Carl Icahn has been everywhere recently, taking up stakes and pushing for changes in big companies including Netflix, Hertz, eBay, and Apple. Icahn and his fellow activist investors—like Bill Ackman, David Einhorn and Dan Loeb—have changed the game in how large corporate transactions play out.
In particular, they have nearly killed the private equity move of completely taking out a public company through an LBO, or leveraged buyout. (A leveraged buyout is when a company is purchased through a combination of equity and a significant amount of borrowed money, designed in a way that the company's cash flows help pay off the loan.)
In the last few years, these deals have collapsed and never recovered.
Even as the economy bounced back, private equity firms have not had the same ability to add public companies to their portfolio. The activists are a huge reason for that. A few years ago, a management team could strike an exclusive deal with a PE buyer, guarantee themselves golden parachutes and say goodbye in style.
Now with activist investors pushing for more shareholder value, such exclusive deals have almost completely disappeared. Either the company gets put up for an auction to find the highest bidder, or the activists simply try to make the changes themselves while keeping the company public.
"Activists won't let PE firms 'steal' public companies anymore," one multi-strategy investor with private equity exposure told CNBC. This golden age of activist investing has brought a five-fold increase in assets under management, increasing their muscle and hurting PE firms.
The data is obvious. The most valuable deals are all clustered in the 2006-2007 years … remember TXU, HCA, and Hilton? Nothing recently has come close.
So what is a hungry, cash-flush PE firm to do? They have been just buying up each other's private companies, driving up a bubble in private-owned firms.
This is the bubble that some investors fear—that PE shops like Blackstone, Carlyle, and Apollo are just trading their portfolio firms amongst themselves.
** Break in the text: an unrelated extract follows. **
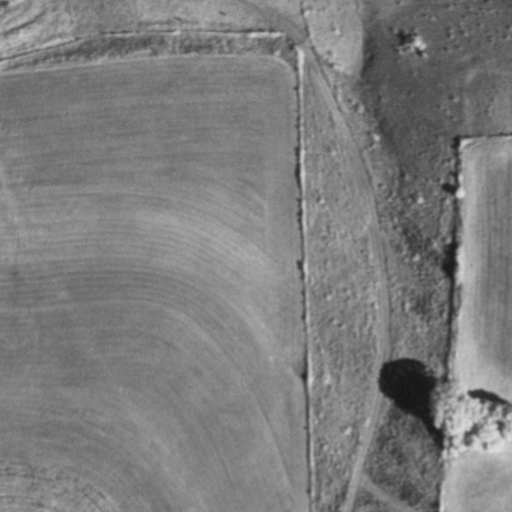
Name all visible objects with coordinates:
crop: (153, 275)
crop: (479, 334)
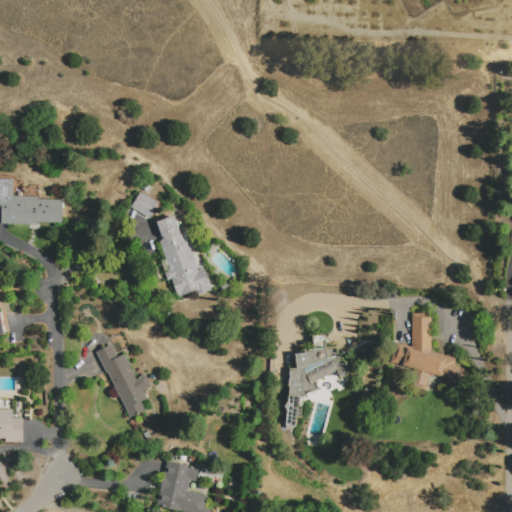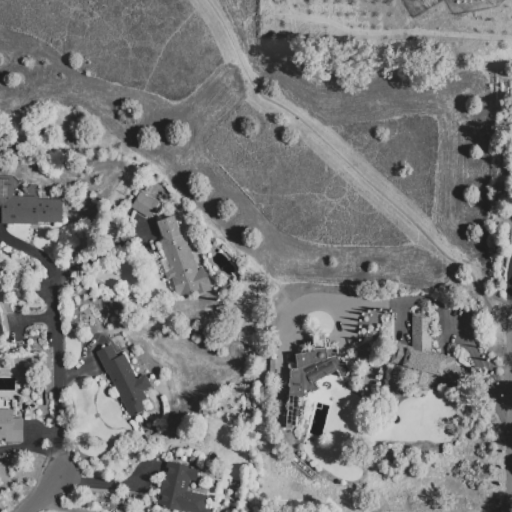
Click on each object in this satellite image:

The public companies stay public and can't get taken out. The majority of volume in recent LBO deals have been private-to-private transactions, not the usual public-to-private seen in the boom years.
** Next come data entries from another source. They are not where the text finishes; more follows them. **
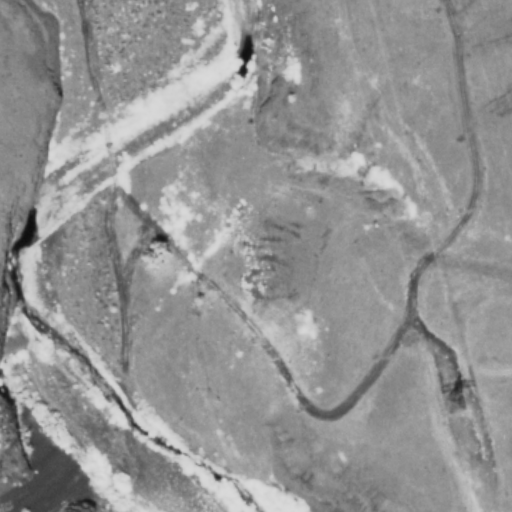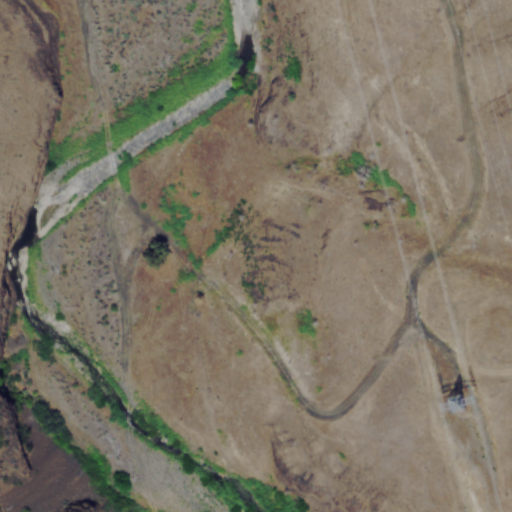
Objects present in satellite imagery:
power tower: (463, 392)
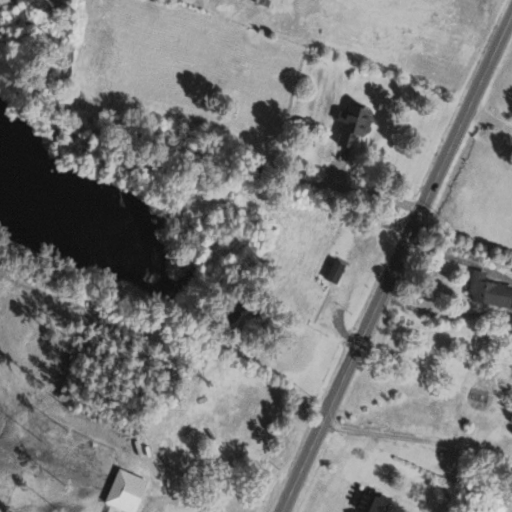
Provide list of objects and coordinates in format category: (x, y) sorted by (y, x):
building: (349, 122)
road: (366, 193)
road: (397, 262)
building: (331, 270)
building: (485, 290)
road: (511, 306)
building: (509, 324)
building: (477, 397)
road: (418, 437)
building: (368, 501)
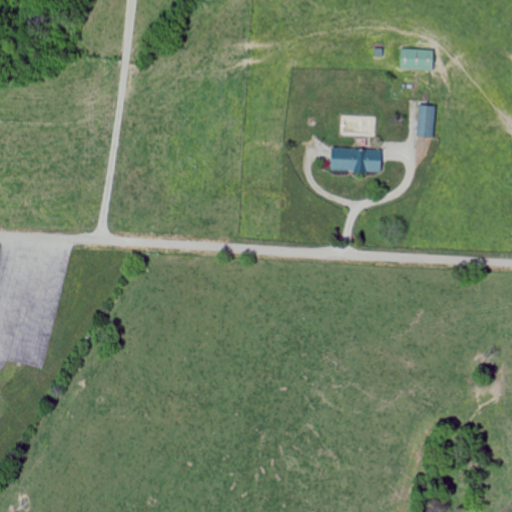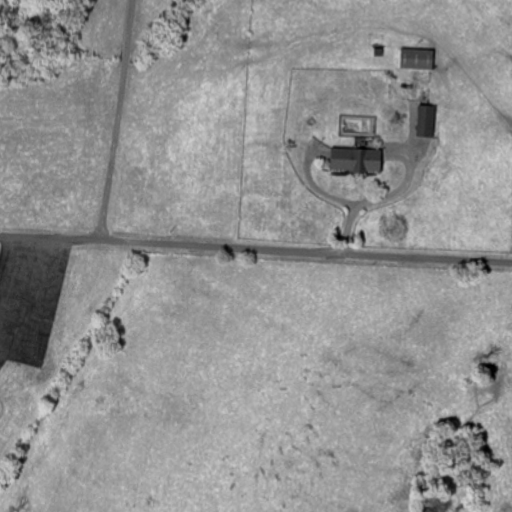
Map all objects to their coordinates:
building: (420, 60)
road: (114, 120)
building: (428, 122)
building: (359, 161)
road: (370, 201)
road: (255, 250)
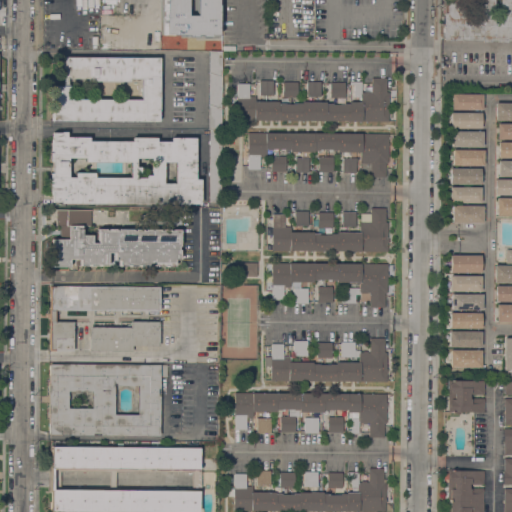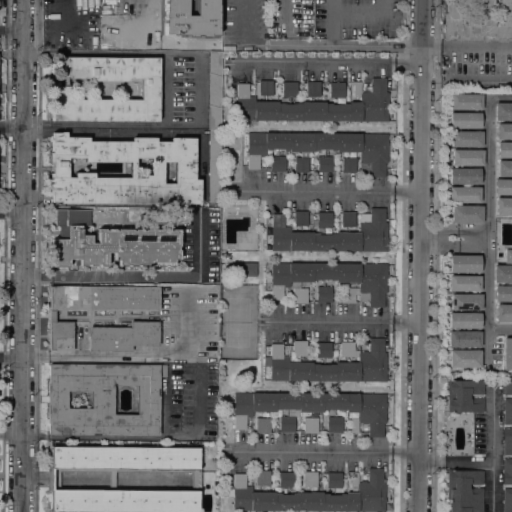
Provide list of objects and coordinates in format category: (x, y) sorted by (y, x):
road: (331, 6)
road: (363, 13)
road: (282, 14)
building: (476, 20)
building: (477, 20)
road: (247, 28)
road: (331, 28)
road: (283, 36)
road: (346, 44)
road: (508, 47)
road: (93, 51)
road: (194, 52)
building: (311, 88)
building: (313, 88)
building: (106, 89)
building: (107, 89)
building: (214, 89)
building: (465, 101)
building: (466, 101)
building: (310, 103)
building: (313, 103)
building: (502, 111)
building: (503, 111)
building: (213, 115)
building: (463, 120)
building: (464, 120)
road: (93, 124)
road: (11, 126)
building: (503, 130)
building: (504, 131)
building: (464, 138)
building: (465, 139)
building: (321, 147)
building: (503, 149)
building: (504, 149)
building: (324, 150)
building: (466, 157)
building: (467, 157)
building: (276, 163)
building: (277, 164)
building: (299, 164)
building: (323, 164)
building: (347, 164)
building: (213, 166)
building: (503, 167)
building: (504, 168)
road: (505, 168)
building: (120, 170)
building: (122, 171)
building: (462, 175)
building: (464, 176)
building: (502, 186)
building: (503, 186)
road: (327, 192)
building: (463, 194)
building: (464, 194)
building: (503, 205)
building: (504, 206)
road: (11, 211)
building: (465, 214)
building: (466, 214)
building: (299, 218)
building: (301, 218)
building: (346, 218)
building: (322, 219)
building: (324, 220)
road: (446, 230)
building: (333, 234)
building: (331, 236)
building: (110, 243)
road: (445, 243)
building: (109, 244)
road: (22, 255)
building: (507, 255)
road: (423, 256)
building: (508, 256)
building: (462, 263)
building: (464, 263)
building: (244, 269)
building: (245, 269)
building: (501, 273)
building: (502, 273)
road: (37, 277)
road: (151, 277)
building: (328, 279)
building: (335, 279)
building: (463, 283)
building: (464, 283)
building: (323, 293)
building: (502, 293)
building: (503, 293)
building: (322, 294)
building: (300, 295)
building: (464, 301)
building: (465, 301)
building: (92, 306)
building: (93, 306)
building: (502, 312)
building: (503, 312)
road: (347, 319)
building: (463, 319)
building: (464, 320)
building: (122, 336)
building: (123, 336)
building: (462, 338)
building: (464, 339)
building: (298, 347)
building: (299, 348)
building: (346, 348)
building: (322, 349)
building: (507, 353)
road: (131, 354)
building: (507, 354)
building: (463, 358)
building: (464, 358)
building: (330, 364)
building: (330, 366)
building: (464, 395)
building: (465, 395)
building: (102, 399)
building: (104, 399)
building: (309, 408)
building: (311, 410)
building: (308, 424)
building: (330, 424)
road: (10, 434)
road: (139, 438)
building: (506, 446)
road: (491, 447)
building: (507, 448)
road: (316, 452)
road: (409, 453)
road: (457, 460)
building: (261, 477)
building: (263, 477)
building: (121, 478)
building: (123, 479)
building: (195, 479)
building: (284, 479)
building: (286, 479)
building: (332, 479)
building: (333, 480)
building: (369, 490)
building: (463, 490)
building: (465, 491)
building: (315, 495)
building: (289, 499)
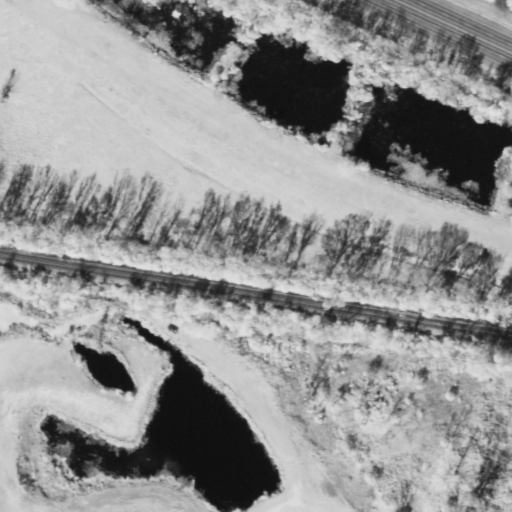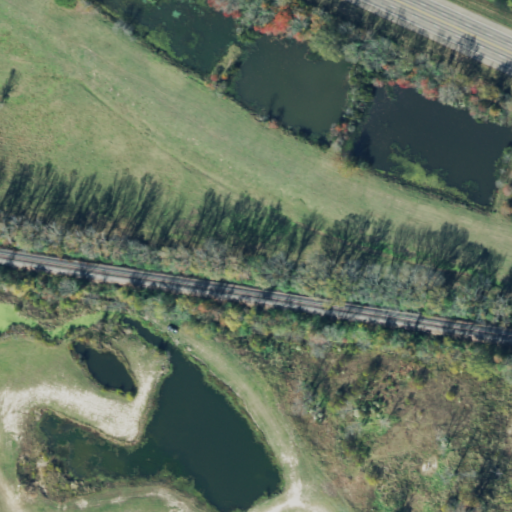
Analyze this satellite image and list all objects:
road: (454, 26)
railway: (256, 294)
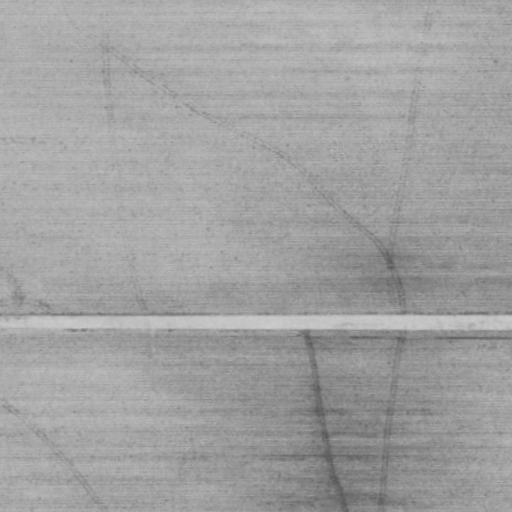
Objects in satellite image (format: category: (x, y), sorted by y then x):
road: (256, 318)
Consider one example of a high-priced private-to-private deal in Samson Energy. KKR paid over $7 billion for it in 2011— a record price at the time. The bonds have since collapsed to 50 cents on the dollar.
This is probably why Blackstone CEO Steve Schwarzman said the M&A cycle is still in the fifth inning. There's too much cash to go around still, but five years later, will we see more companies staring at underwater holdings like Samson?